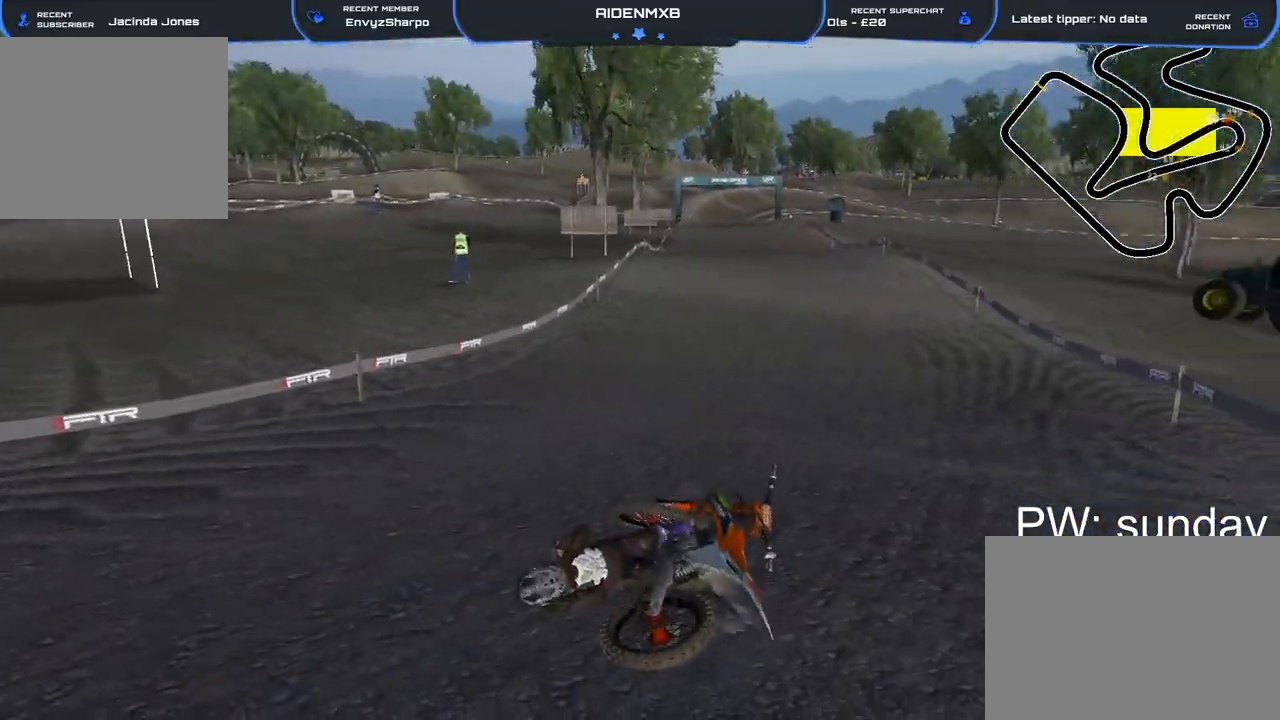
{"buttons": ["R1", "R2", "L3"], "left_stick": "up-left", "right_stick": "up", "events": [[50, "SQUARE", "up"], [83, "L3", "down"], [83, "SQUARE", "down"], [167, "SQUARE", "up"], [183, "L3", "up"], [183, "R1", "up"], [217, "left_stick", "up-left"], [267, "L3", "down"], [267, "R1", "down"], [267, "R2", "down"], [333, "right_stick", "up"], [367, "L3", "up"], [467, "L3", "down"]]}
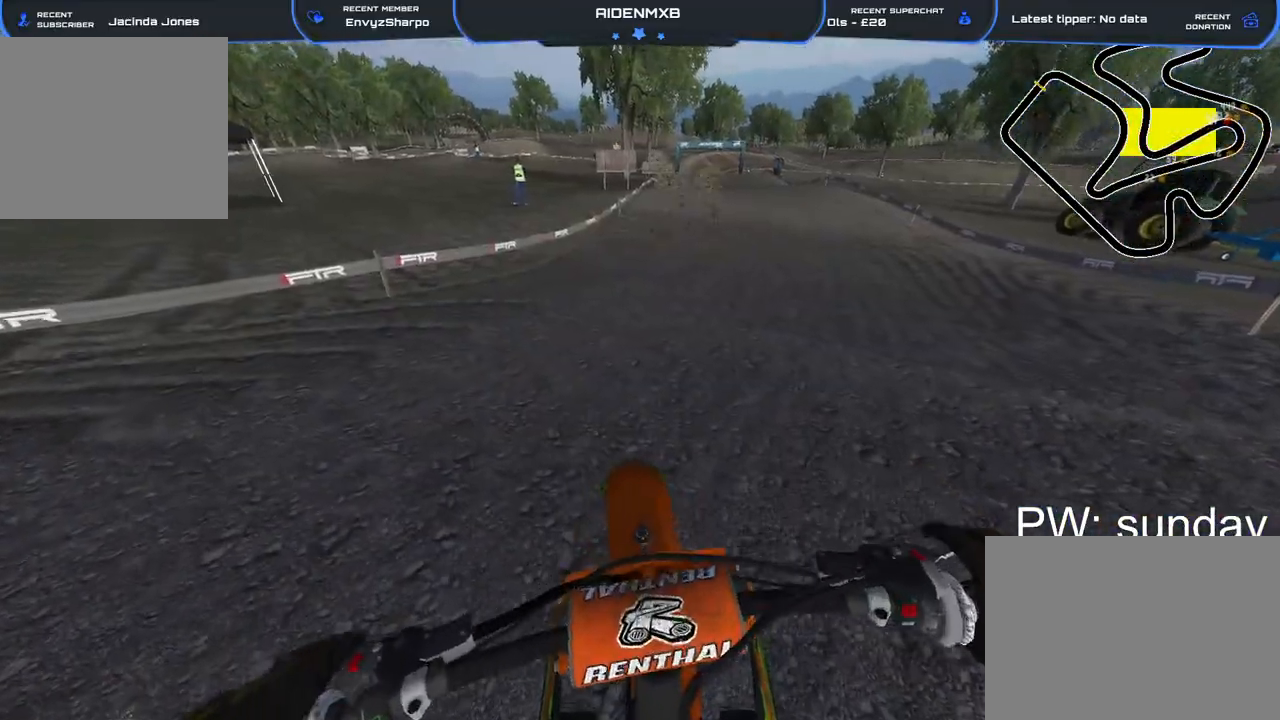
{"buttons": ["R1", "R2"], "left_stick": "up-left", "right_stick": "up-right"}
● ● ● ● ●
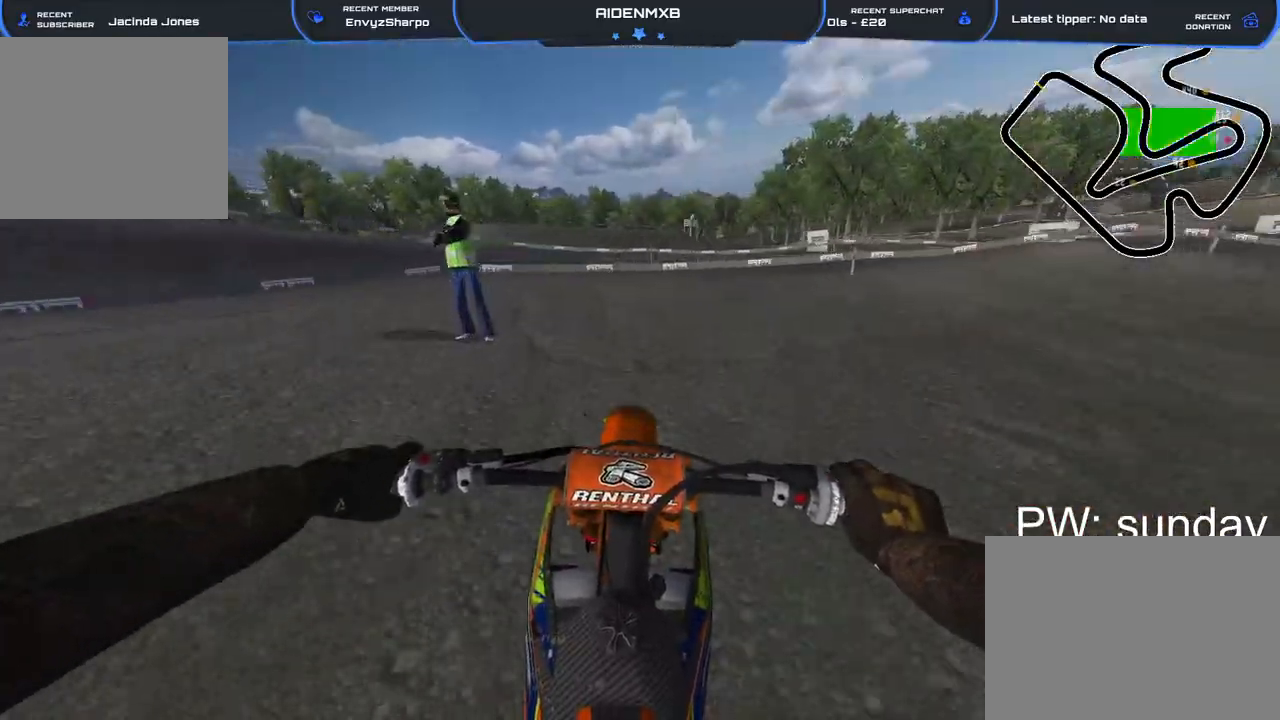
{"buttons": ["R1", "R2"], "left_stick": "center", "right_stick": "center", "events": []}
● ● ● ● ●
About this exercise:
Copy every line in the entries above that has the string "events" in it.

Answer section:
{"buttons": ["R1", "R2", "L3"], "left_stick": "up-left", "right_stick": "up", "events": [[50, "SQUARE", "up"], [83, "L3", "down"], [83, "SQUARE", "down"], [167, "SQUARE", "up"], [183, "L3", "up"], [183, "R1", "up"], [217, "left_stick", "up-left"], [267, "L3", "down"], [267, "R1", "down"], [267, "R2", "down"], [333, "right_stick", "up"], [367, "L3", "up"], [467, "L3", "down"]]}
{"buttons": ["R1", "R2"], "left_stick": "center", "right_stick": "center", "events": []}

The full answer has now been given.